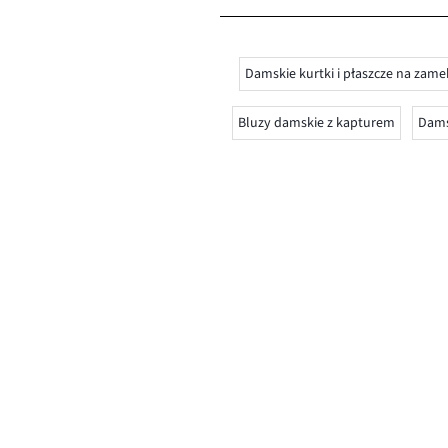
Damskie kurtki i płaszcze na zame
Bluzy damskie z kapturem
Dams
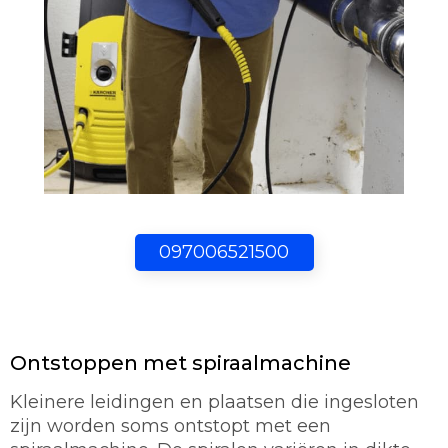
097006521500
Ontstoppen met spiraalmachine
Kleinere leidingen en plaatsen die ingesloten
zijn worden soms ontstopt met een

==============================

Exactly and only the lines from the line containing "097006521500" through the last line of the entries should be copied, both ends included.

097006521500
Ontstoppen met spiraalmachine
Kleinere leidingen en plaatsen die ingesloten
zijn worden soms ontstopt met een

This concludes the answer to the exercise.